◆ Required action 1
Decide whether each statement agrees with the paper execution engine code: (a) the engine starts with a balance of $10, (b) the simulated execution latency is 500 milliseconds, (c) for a NO signal, the fill price is the current price plus half the spread adjustment. Answer yes or no for each and quote the deciding words of the code.
◆ Required action 2
List every attribute declared in the PaperEngine class of the paper execution engine code.
◆ Required action 3
Resume the paper execution engine code after its last line.

◆ Extract
Start of Block
The Paper Execution Engine

This is where paper trading gets subtle. Naive paper trading assumes instant fills at the current price — this overestimates real performance. We need realistic fill modeling:

@dataclass
class PaperTrade:
    id: str
    timestamp: float
    market_id: str
    direction: str  # YES/NO
    entry_price: float
    size_usd: float
    shares: float
    signal: Signal
    exit_price: Optional[float] = None
    exit_timestamp: Optional[float] = None
    pnl: Optional[float] = None
    status: str = "OPEN"

@dataclass 
class PaperEngine:
    balance: float = 10.0  # Start with $10 (weekly challenge!)
    max_position_pct: float = 0.20  # Max 20% per trade
    max_positions: int = 3
    latency_ms: float = 200  # Simulated execution latency
    spread_bps: float = 50  # 0.5% spread assumption
    positions: list = field(default_factory=list)
    closed_trades: list = field(default_factory=list)
    trade_counter: int = 0
    
    def execute_signal(self, signal: Signal, market_id: str,
                       current_price: float) -> Optional[PaperTrade]:
        """Attempt to execute a signal with realistic assumptions."""
        if signal.direction == "NONE":
            return None
        if len(self.positions) >= self.max_positions:
            return None
        
        # Position sizing: Kelly-inspired but conservative
        # f* = (p*b - q) / b where b = (1/price - 1), p = win_prob
        # We use half-Kelly for safety
        size_usd = self.balance * self.max_position_pct * signal.confidence
        size_usd = max(min(size_usd, self.balance * 0.2), 0.50)  # $0.50 min, 20% max
        
        # Simulate spread: entry is worse than mid by half-spread
        spread_adj = self.spread_bps / 10000
        if signal.direction == "YES":
            fill_price = current_price + spread_adj / 2
        else:
            fill_price = current_price - spread_adj / 2
        
        # Clip to valid range
        fill_price = max(0.01, min(0.99, fill_price))
        shares = size_usd / fill_price
        
        self.trade_counter += 1
        trade = PaperTrade(
            id=f"PT-{self.trade_counter:04d}",
            timestamp=time.time(),
            market_id=market_id,
            direction=signal.direction,
            entry_price=fill_price,
            size_usd=size_usd,
            shares=shares,
            signal=signal
        )
End of Block
◆ Data records
Start of Block
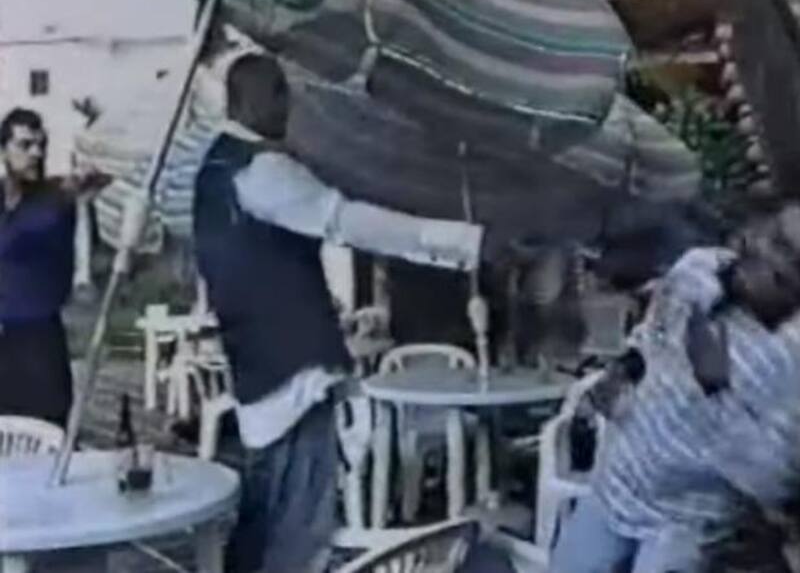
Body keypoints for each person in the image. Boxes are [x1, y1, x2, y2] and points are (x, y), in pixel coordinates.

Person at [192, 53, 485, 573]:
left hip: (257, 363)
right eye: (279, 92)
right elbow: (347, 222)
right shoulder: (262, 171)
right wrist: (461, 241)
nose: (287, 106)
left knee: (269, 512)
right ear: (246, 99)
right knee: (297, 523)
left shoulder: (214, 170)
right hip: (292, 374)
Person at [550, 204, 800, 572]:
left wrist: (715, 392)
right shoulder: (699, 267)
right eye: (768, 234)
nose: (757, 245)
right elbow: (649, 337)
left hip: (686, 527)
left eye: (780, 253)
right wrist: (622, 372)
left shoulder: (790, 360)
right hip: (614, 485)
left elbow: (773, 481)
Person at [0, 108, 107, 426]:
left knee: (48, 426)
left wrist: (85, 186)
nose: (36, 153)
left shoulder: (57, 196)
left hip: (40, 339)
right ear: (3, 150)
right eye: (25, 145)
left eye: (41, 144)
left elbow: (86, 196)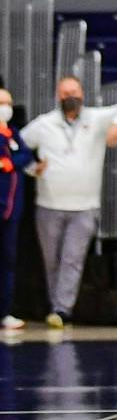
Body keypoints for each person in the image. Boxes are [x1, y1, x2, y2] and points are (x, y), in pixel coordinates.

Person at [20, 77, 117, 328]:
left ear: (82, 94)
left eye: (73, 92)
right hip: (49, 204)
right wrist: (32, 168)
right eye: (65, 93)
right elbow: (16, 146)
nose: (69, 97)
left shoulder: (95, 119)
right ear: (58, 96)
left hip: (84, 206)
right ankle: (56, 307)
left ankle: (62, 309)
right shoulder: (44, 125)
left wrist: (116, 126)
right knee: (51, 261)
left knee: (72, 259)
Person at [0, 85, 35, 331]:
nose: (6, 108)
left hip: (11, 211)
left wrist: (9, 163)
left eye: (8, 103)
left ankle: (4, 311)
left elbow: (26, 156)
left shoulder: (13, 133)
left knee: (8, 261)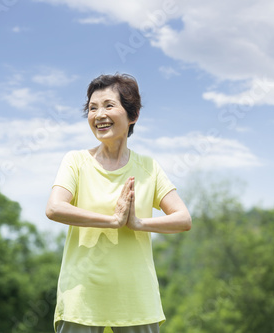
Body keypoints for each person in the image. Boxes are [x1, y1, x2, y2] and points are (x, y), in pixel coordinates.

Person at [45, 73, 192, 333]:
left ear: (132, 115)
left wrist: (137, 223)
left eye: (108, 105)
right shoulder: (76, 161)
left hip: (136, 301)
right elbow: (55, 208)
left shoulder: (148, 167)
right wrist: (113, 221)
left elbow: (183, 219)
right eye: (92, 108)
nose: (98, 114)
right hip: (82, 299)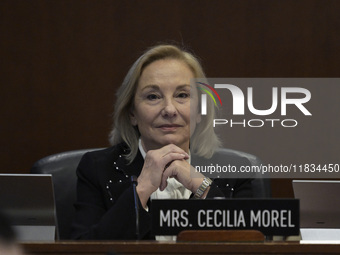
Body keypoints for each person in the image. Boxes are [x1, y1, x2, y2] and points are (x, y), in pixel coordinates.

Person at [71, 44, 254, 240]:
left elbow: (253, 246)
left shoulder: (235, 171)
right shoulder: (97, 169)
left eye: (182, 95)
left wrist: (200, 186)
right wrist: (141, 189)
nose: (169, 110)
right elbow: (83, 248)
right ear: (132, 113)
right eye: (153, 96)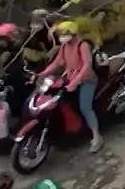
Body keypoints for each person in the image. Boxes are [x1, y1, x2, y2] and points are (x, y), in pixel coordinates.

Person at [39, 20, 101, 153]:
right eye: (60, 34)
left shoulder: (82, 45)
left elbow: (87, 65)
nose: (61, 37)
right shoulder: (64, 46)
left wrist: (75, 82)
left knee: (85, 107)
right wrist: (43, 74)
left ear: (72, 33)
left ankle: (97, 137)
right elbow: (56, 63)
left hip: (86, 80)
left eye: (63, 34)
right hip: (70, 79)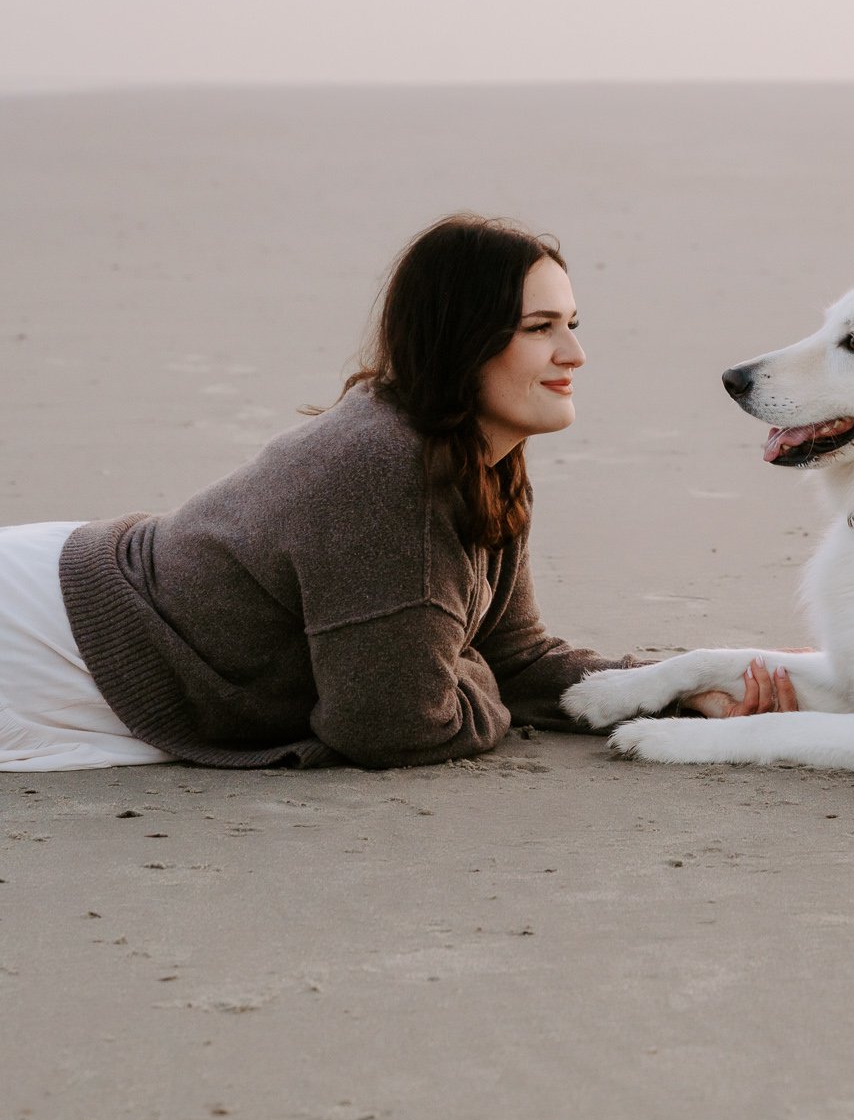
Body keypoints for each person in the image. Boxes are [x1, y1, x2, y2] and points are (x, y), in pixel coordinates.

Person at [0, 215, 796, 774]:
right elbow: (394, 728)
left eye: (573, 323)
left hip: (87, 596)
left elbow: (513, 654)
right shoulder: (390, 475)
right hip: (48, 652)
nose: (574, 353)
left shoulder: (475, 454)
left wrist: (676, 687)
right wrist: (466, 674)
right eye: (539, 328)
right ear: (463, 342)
End of Block
◆ Output 1
(a) Yes: "Start with $10"
(b) No: "latency_ms: float = 200"
(c) No: "fill_price = current_price - spread_adj / 2"

◆ Output 2
balance, max_position_pct, max_positions, latency_ms, spread_bps, positions, closed_trades, trade_counter

◆ Output 3
        self.positions.append(trade)
        return trade
    
    def check_exits(self, market_id: str, current_price: float,
                    time_remaining_s: float) -> list:
        """Check for exits: market resolution or time-based."""
        exits = []
        for pos in self.positions[:]:
            if pos.market_id != market_id:
                continue
            
            # Exit if market resolves (time_remaining ≤ 0)
            if time_remaining_s <= 0:
                # Binary resolution: YES=1.0, NO=0.0
                resolution = 1.0 if current_price > 0.5 else 0.0
                if pos.direction == "YES":
                    pos.exit_price = resolution
                    pos.pnl = (resolution - pos.entry_price) * pos.shares
                else:
                    pos.exit_price = 1.0 - resolution
                    pos.pnl = ((1.0 - resolution) - pos.entry_price) * pos.shares
            
            # Early exit if confidence threshold breached
            elif signal_reversal(pos, current_price):
                spread_adj = self.spread_bps / 10000
                pos.exit_price = current_price - spread_adj / 2  # Exit at worse price
                pos.pnl = (pos.exit_price - pos.entry_price) * pos.shares
                if pos.direction == "NO":
                    pos.pnl = -pos.pnl
            else:
                continue
            
            pos.exit_timestamp = time.time()
            pos.status = "CLOSED"
            self.balance += pos.pnl
            self.positions.remove(pos)
            self.closed_trades.append(pos)
            exits.append(pos)
        
        return exits

def signal_reversal(pos: PaperTrade, current_price: float) -> bool:
    """Exit if price moved 10%+ against us."""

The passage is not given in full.